Working data

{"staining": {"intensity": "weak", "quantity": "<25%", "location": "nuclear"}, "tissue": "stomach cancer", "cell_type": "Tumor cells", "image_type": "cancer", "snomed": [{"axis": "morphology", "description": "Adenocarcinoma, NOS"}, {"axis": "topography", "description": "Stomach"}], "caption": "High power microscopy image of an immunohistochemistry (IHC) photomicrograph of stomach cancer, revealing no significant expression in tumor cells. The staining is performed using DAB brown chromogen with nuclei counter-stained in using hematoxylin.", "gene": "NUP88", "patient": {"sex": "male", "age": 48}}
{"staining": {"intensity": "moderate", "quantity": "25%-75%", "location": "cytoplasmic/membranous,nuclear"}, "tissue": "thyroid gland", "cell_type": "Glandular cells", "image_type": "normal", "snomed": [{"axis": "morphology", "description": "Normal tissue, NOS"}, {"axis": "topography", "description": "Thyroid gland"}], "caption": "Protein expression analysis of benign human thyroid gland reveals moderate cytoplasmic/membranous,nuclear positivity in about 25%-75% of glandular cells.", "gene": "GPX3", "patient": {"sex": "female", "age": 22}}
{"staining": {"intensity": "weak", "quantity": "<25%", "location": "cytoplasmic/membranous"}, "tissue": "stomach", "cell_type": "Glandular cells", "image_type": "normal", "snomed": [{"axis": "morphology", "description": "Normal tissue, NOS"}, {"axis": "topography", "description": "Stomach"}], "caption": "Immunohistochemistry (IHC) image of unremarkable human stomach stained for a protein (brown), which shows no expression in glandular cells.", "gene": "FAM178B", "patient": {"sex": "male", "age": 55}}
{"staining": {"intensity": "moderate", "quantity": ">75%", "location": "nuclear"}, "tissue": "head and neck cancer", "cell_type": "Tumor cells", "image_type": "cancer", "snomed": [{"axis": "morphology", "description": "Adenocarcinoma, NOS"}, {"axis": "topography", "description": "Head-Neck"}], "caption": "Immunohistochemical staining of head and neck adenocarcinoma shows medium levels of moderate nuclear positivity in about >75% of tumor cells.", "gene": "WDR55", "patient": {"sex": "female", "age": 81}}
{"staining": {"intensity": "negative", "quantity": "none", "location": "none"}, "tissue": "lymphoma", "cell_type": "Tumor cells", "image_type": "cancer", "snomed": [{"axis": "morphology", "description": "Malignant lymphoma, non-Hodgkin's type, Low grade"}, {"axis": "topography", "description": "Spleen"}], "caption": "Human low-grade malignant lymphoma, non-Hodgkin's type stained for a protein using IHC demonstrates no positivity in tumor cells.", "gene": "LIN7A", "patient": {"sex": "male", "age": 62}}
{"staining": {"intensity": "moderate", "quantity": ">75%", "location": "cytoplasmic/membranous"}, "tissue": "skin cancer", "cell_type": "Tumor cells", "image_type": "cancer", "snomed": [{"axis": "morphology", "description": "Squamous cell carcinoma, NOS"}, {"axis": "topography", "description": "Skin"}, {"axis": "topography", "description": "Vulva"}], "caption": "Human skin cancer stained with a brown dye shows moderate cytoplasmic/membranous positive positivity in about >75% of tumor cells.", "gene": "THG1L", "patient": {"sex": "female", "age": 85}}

Task to carry out
Each line of the data that has the string "Normal" should be returned.

Task result
{"staining": {"intensity": "moderate", "quantity": "25%-75%", "location": "cytoplasmic/membranous,nuclear"}, "tissue": "thyroid gland", "cell_type": "Glandular cells", "image_type": "normal", "snomed": [{"axis": "morphology", "description": "Normal tissue, NOS"}, {"axis": "topography", "description": "Thyroid gland"}], "caption": "Protein expression analysis of benign human thyroid gland reveals moderate cytoplasmic/membranous,nuclear positivity in about 25%-75% of glandular cells.", "gene": "GPX3", "patient": {"sex": "female", "age": 22}}
{"staining": {"intensity": "weak", "quantity": "<25%", "location": "cytoplasmic/membranous"}, "tissue": "stomach", "cell_type": "Glandular cells", "image_type": "normal", "snomed": [{"axis": "morphology", "description": "Normal tissue, NOS"}, {"axis": "topography", "description": "Stomach"}], "caption": "Immunohistochemistry (IHC) image of unremarkable human stomach stained for a protein (brown), which shows no expression in glandular cells.", "gene": "FAM178B", "patient": {"sex": "male", "age": 55}}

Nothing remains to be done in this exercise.